▶ _PROBLEM_
Can you revise the data below by changing "common name" to "vernacular name" while leaving everything else unchanged, and without the pictures in your answer?

>> start DATA FOR THE TASK

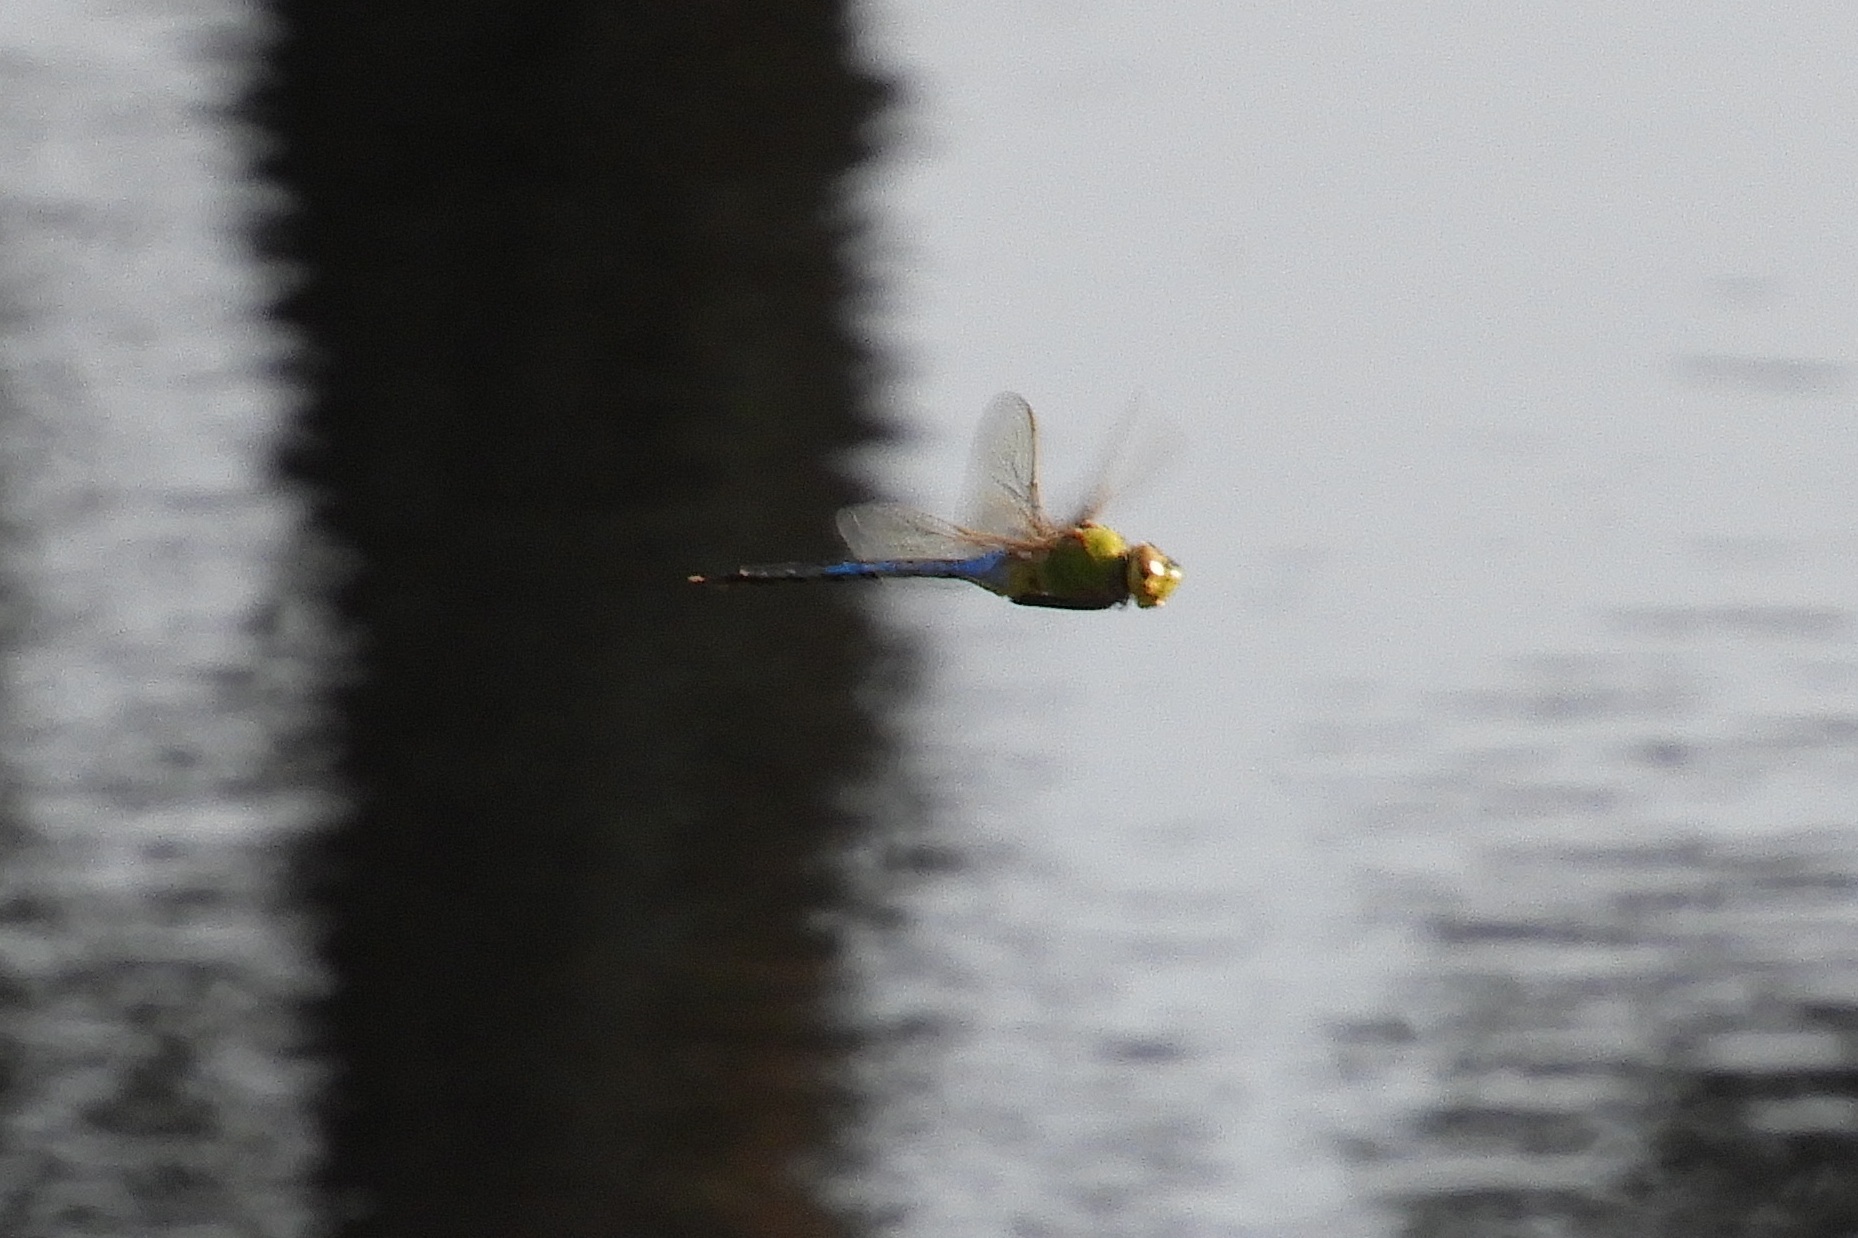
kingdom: Animalia
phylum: Arthropoda
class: Insecta
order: Odonata
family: Aeshnidae
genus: Anax
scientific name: Anax junius
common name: Common green darner
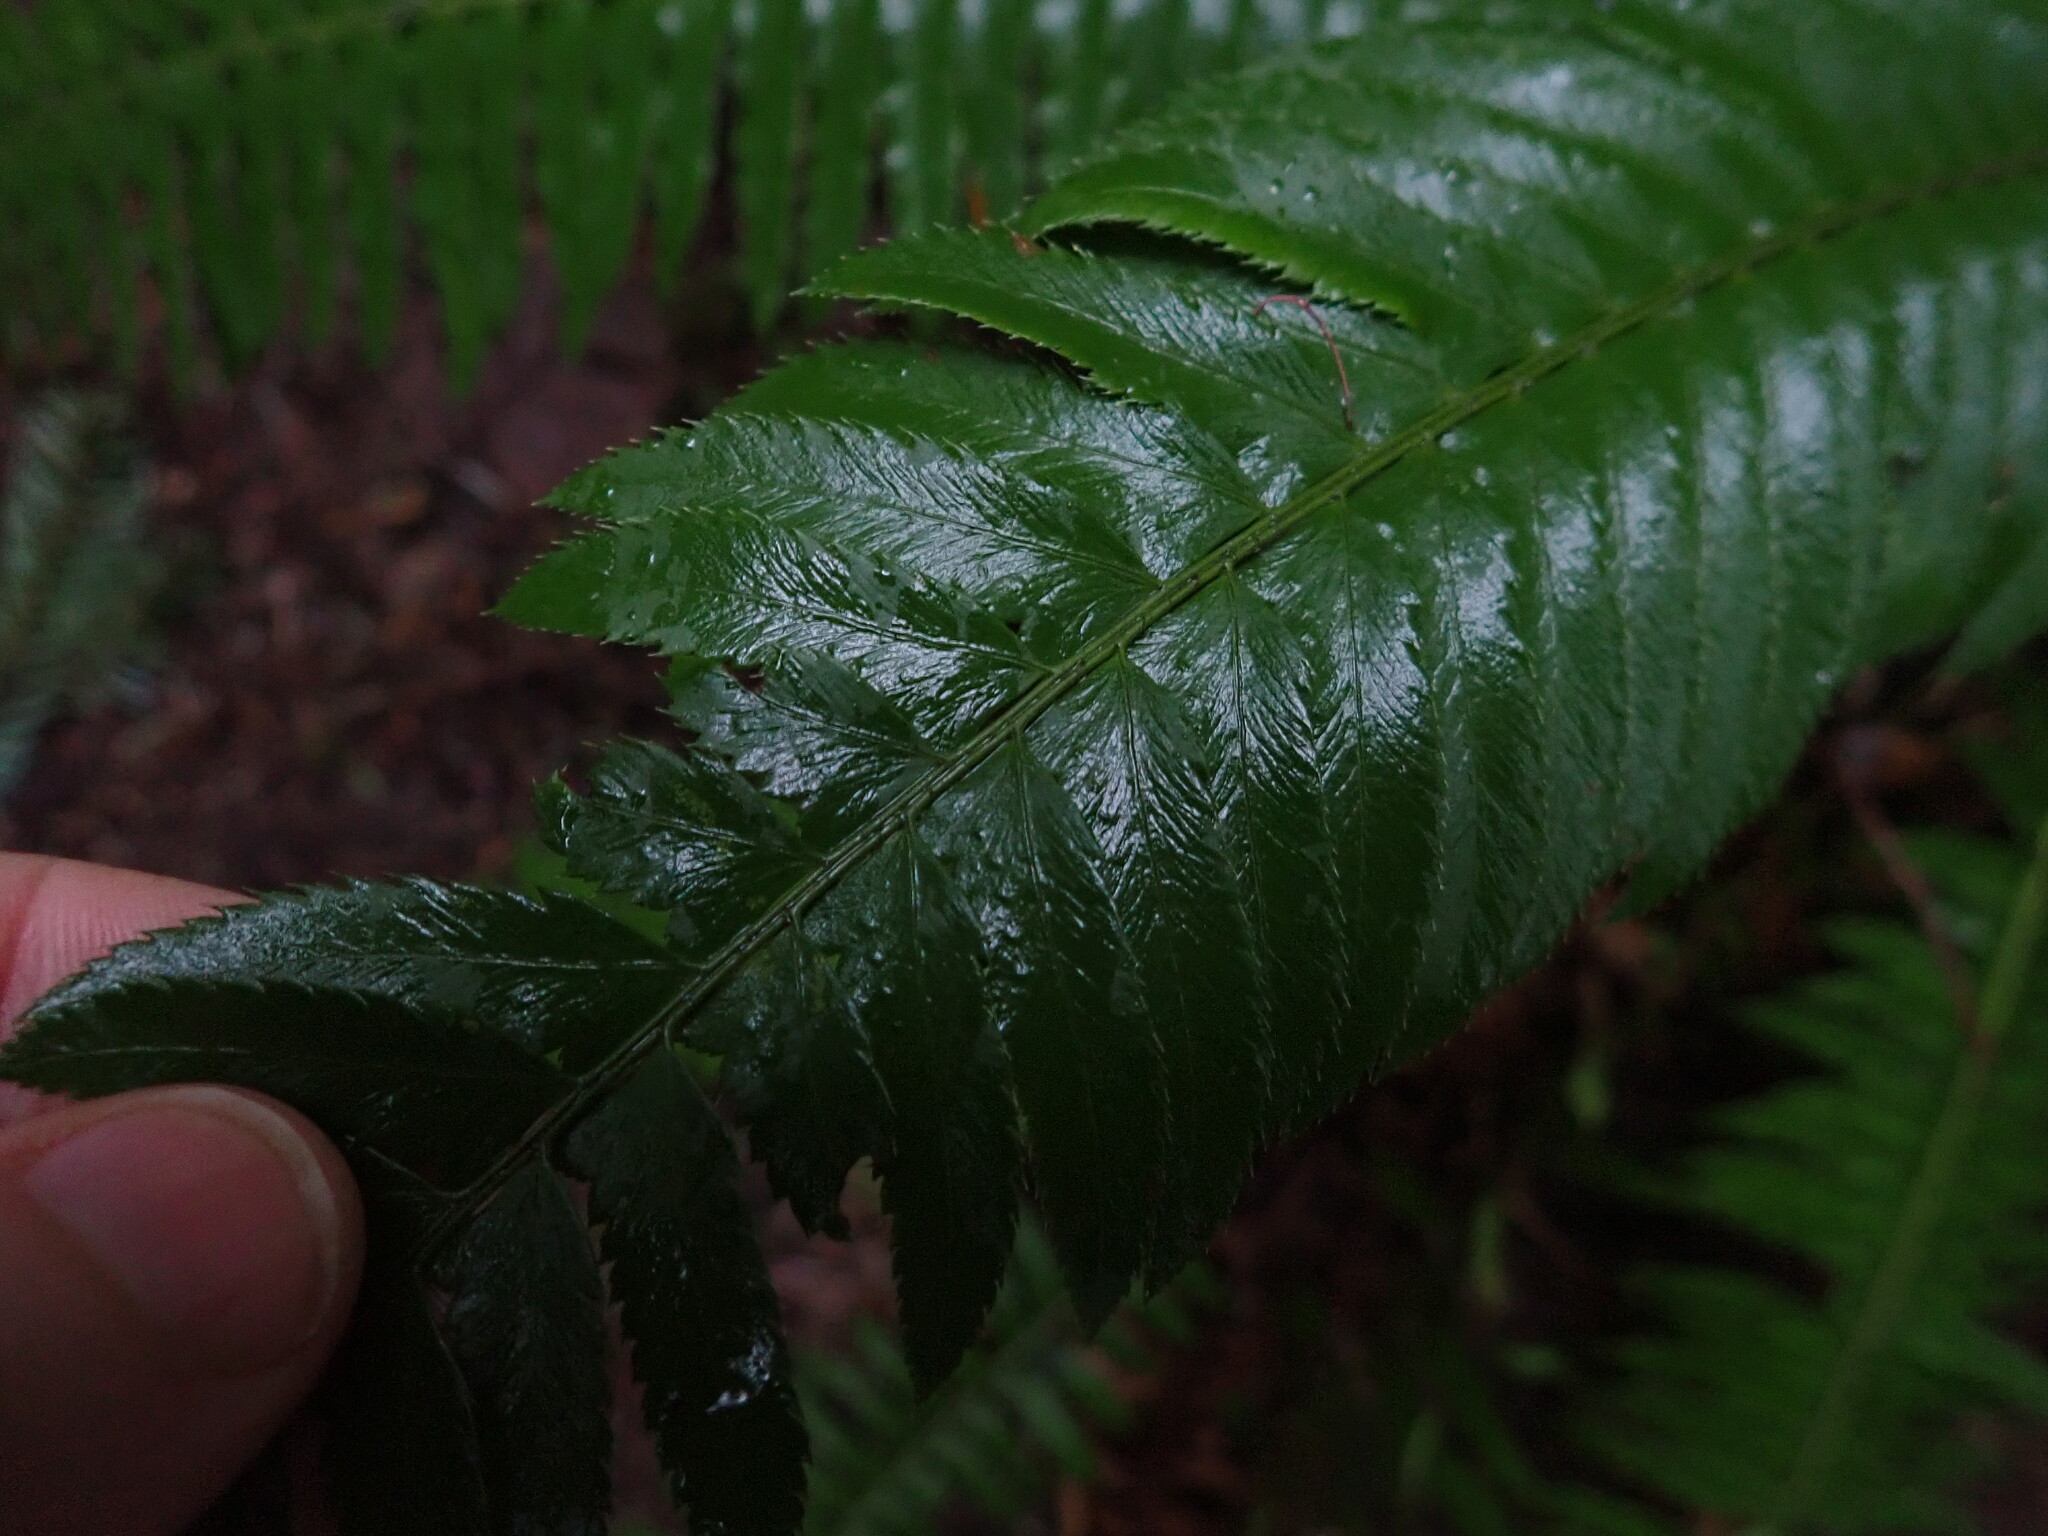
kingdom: Plantae
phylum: Tracheophyta
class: Polypodiopsida
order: Polypodiales
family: Dryopteridaceae
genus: Polystichum
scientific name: Polystichum munitum
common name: Western sword-fern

>> end DATA FOR THE TASK

▶ _CORRECT RESULT_
kingdom: Animalia
phylum: Arthropoda
class: Insecta
order: Odonata
family: Aeshnidae
genus: Anax
scientific name: Anax junius
vernacular name: Common green darner
kingdom: Plantae
phylum: Tracheophyta
class: Polypodiopsida
order: Polypodiales
family: Dryopteridaceae
genus: Polystichum
scientific name: Polystichum munitum
vernacular name: Western sword-fern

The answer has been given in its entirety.